Série d'exercices:
**a)** Les affirmations suivantes concordent-elles avec le texte sur l'autofinancement ? (i) Les profits réinvestis restent nécessairement liés aux activités qui les ont produits. (ii) La diversification des activités protège la grande entreprise contre les fluctuations de la demande. (iii) La fiscalité encourage une distribution élevée des profits. Répondez par oui ou par non en citant à l'identique les mots décisifs du texte.
**b)** Prolongez le texte sur l'autofinancement à partir de sa dernière phrase, dans le même registre.

Texte fourni:
•••••

AUTOFINANCEMENT
Autofinancement et mobilité du capital
Si on se situe sur le plan de l'économie globale, il n'est pas rare d'entendre critiquer vivement la place tenue par l'autofinancement dans le financement des investissements : on oppose la situation réelle des économies contemporaines à ce qui se passerait si, tous les profits étant distribués, les investissements étaient financés uniquement par appel à l'épargne et au marché des capitaux.
L'une des critiques les plus courantes est que l'autofinancement ferait obstacle à la mobilité du capital, et donc à la meilleure affectation des ressources. Il avantagerait notamment les entreprises en place par rapport à celles qui souhaiteraient se créer, les activités déjà implantées par rapport aux produits et aux activités nouvelles. En bref, il favoriserait le maintien des structures anciennes. Cette argumentation est justifiée par le fait que l'entrepreneur parie plus facilement sur lui-même que sur les autres et donc investit plus généreusement dans sa propre entreprise qu'à l'extérieur. Et ce d'autant que la fiscalité n'est pas favorable à une distribution élevée des profits.
Pour autant, l'autofinancement n'interdit pas l'affectation du capital aux emplois les plus productifs. En effet, les profits réinvestis ne sont pas forcément liés aux activités qui les ont fait naître. Ils financent souvent des productions différentes, soit dans la firme où ils sont apparus, soit dans des entreprises distinctes.
La grande entreprise contemporaine est généralement une firme multiproductrice, dont les activités sont diversifiées, cette diversification constituant une protection contre les fluctuations de la demande et une garantie de croissance. Les productions peuvent porter sur des objets différents ou même relever de branches nettement distinctes. Ainsi, les profits retirés d'une fabrication peuvent servir à en financer une autre suivant les perspectives du marché. Il est fréquent, par exemple, qu'une entreprise dont l'activité principale est en régression s'adjoigne des fabrications nouvelles situées dans les secteurs en expansion. Dans ce cas, les profits réalisés par les produits anciens serviront à financer l'expansion de la nouvelle branche.

•••••

Entrées de données
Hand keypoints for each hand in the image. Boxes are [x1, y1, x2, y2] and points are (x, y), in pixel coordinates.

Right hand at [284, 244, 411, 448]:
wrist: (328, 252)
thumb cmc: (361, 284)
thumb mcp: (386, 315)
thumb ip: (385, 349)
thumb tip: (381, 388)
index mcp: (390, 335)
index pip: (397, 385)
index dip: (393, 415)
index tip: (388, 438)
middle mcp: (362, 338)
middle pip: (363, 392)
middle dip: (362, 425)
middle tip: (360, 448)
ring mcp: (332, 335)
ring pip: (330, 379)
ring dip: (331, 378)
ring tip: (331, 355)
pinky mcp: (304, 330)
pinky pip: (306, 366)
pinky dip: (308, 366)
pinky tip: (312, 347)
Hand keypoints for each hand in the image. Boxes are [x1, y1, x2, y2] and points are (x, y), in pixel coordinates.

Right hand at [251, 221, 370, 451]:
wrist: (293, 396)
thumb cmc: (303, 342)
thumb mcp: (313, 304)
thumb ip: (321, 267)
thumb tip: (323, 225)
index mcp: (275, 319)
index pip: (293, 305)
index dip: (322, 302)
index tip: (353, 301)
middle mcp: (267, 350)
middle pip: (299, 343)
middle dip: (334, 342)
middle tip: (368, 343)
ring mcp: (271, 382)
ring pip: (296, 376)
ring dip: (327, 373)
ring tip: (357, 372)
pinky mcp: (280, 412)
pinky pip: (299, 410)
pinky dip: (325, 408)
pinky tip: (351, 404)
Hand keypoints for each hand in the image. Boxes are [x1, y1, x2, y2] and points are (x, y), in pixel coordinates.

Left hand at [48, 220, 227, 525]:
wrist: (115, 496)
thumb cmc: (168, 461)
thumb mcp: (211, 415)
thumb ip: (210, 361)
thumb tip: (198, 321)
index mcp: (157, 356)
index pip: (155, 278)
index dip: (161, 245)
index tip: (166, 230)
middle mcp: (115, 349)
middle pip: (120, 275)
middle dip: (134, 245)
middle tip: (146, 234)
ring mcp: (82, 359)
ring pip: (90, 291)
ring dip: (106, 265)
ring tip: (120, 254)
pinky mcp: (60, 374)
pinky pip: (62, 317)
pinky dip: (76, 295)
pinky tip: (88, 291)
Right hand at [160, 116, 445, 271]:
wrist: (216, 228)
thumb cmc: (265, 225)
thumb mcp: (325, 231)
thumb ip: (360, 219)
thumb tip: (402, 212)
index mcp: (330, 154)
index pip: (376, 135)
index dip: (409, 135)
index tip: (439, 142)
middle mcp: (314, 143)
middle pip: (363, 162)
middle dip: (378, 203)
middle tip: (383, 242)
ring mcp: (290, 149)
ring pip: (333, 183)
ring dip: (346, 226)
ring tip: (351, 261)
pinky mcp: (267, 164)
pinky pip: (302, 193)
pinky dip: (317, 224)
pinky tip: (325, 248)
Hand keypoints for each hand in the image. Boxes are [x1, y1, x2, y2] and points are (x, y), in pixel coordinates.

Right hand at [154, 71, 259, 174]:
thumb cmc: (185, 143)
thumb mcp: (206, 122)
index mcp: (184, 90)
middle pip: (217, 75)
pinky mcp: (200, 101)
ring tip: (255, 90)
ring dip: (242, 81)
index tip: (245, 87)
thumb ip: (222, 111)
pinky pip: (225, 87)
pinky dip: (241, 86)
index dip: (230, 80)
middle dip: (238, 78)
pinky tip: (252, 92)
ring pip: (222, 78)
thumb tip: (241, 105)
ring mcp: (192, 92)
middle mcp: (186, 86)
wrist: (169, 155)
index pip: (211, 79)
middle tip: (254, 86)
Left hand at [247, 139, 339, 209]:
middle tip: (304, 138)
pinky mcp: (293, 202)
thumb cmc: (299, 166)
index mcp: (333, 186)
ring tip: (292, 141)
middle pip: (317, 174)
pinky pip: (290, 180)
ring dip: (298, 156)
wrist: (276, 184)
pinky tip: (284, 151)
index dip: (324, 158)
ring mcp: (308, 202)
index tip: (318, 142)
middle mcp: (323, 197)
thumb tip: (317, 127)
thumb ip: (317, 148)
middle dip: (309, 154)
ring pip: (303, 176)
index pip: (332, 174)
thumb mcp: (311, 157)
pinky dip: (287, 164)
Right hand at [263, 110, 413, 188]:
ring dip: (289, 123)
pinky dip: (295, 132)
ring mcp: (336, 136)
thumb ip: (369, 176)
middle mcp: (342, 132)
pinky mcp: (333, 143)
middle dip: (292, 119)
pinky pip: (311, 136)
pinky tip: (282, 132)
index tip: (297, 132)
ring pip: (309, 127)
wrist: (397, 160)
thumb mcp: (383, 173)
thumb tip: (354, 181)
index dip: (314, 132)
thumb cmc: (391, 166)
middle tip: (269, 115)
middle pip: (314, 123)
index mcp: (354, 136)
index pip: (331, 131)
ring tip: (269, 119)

•••••

Corrigé par point:
**a)**
(i) Non : « les profits réinvestis ne sont pas forcément liés aux activités qui les ont fait naître ».
(ii) Oui : « cette diversification constituant une protection contre les fluctuations de la demande ».
(iii) Non : « la fiscalité n'est pas favorable à une distribution élevée des profits ».

**b)**
Par ailleurs, l'épargne des entreprises n'est pas statique : elle intervient dans la création d'entreprises nouvelles sous la forme de filiales spécialisées. Avec la mondialisation des économies, dans une stratégie de conquête des marchés, les flux financiers interentreprises sont devenus très importants ; une grande part des titres émis par les sociétés sont souscrits par d'autres sociétés. Beaucoup d'innovations (exploitation de nouveaux procédés, fabrications de nouveaux produits ou créations de nouveaux services) sont rendues possibles par l'apport d'hommes, de techniques ou de capitaux en provenance d'entreprises préexistantes, et par la création de filiales dont le capital est constitué grâce aux profits non distribués des sociétés mères. La mobilité du capital entre firmes s'accroît souvent à la suite du développement de la concentration, et la création d'entreprises nouvelles est généralement le fait non pas de particuliers mais de grosses sociétés.
Loin de favoriser l'immobilité des capitaux, l'autofinancement peut donc constituer un stimulant à leur mobilité. Le marché financier, étant donné ses imperfections et le caractère extrêmement aléatoire des anticipations sur le rendement des capitaux, ne permet pas forcément une affectation rationnelle des fonds, telle que celle qui peut résulter d'une réaffectation interne planifiée des ressources depuis des branches en régression ou en stagnation vers les branches en expansion.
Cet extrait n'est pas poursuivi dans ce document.